Each approach can be further subdivided in terms of degree (85% of ad libitumcalories, or 70%?), timing (alternate-day fasting or 5:2?), and duration (just for a month, or for life?). Each variant is likely to have a different efficacy in terms of health improvement and extension of the healthspan. An important aspect of efficacy is compliance: a regimen that is effective only if the subject is closely supervised is unlikely to be useful in the population at large.
Finally, the source of the benefits of CR and IF remains in question. For example, IF has been shown to improve various aspects of cardiometabolic health, but it remains unclear whether those were simply due to weight reduction—in which case we’re simply left with the age-old question of how best to encourage humans to lose weight.
A recent study has shed light on these issues. Sutton et al. report that that early time-restricted feeding (eTRF), in which the subject eats a normal amount of calories during a specific time interval early in the day, confers health improvements in human beings. Notably in regard to the questions raised above, the benefits were not dependent upon weight loss.

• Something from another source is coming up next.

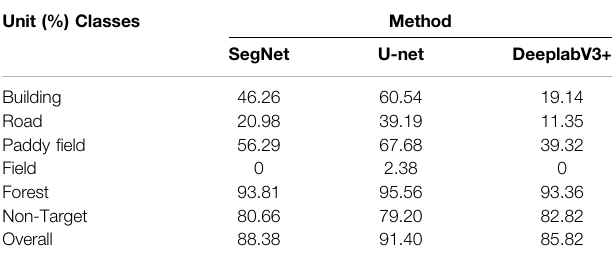
TABLE 7 | Satellite image dataset algorithm pixel accuracy of each classes. Unit (%)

The benefits were diverse but not entirely comprehensive: eTRF improved certain aspects of cardiac health, such as blood pressure, but had no effect on cardiac stiffness or blood lipoprotein levels. Similarly, some markers of aging were downregulated (specifically, those related to oxidative stress), whereas inflammatory signals were unchanged. (Given that the regimen did not result in significant weight loss, this is not surprising: overall inflammatory tone is largely driven by factors produced by abdominal fat. No loss of fat, no decrease in inflammation.)
The “e” in “eTRF” is important: the body’s hormone profile changes with the circadian rhythms; we are more insulin-sensitive in the morning than in the evening. Consistent with this, TRF is effective in rodent models only when feeding occurs in the early part of the waking day. (Pardon the elliptical construction; I deliberately avoided saying “morning” in the previous sentence because rodents are, as we know, nocturnal).
Importantly, the eTRF regimen decreased the participants’ appetite later in the day, thus reducing the temptation to cheat. This has major implications for compliance: Humans eat when we shouldn’t for a lot of reasons, but mostly because some signal is telling us that we’re hungry. Eating a full daily complement of calories early in the day seems to attenuate the relevant hunger pathways, likely making it easier for subjects to stay with the program. (Although the authors don’t mention this, I would speculate that allowing the subject to live the same way every day, rather than eating on some days and not on others, would also make compliance easier.)
Indeed, the subjects reported that they found it more challenging to eat a day’s worth of food in 6 hours than to avoid food for 18 — in other words, it was easier to fast than to feast. Therefore, one wonders whether adopting eTRF might also induce some degree of CR, simply because the subjects aren’t hungry enough to eat even when they’re allowed to.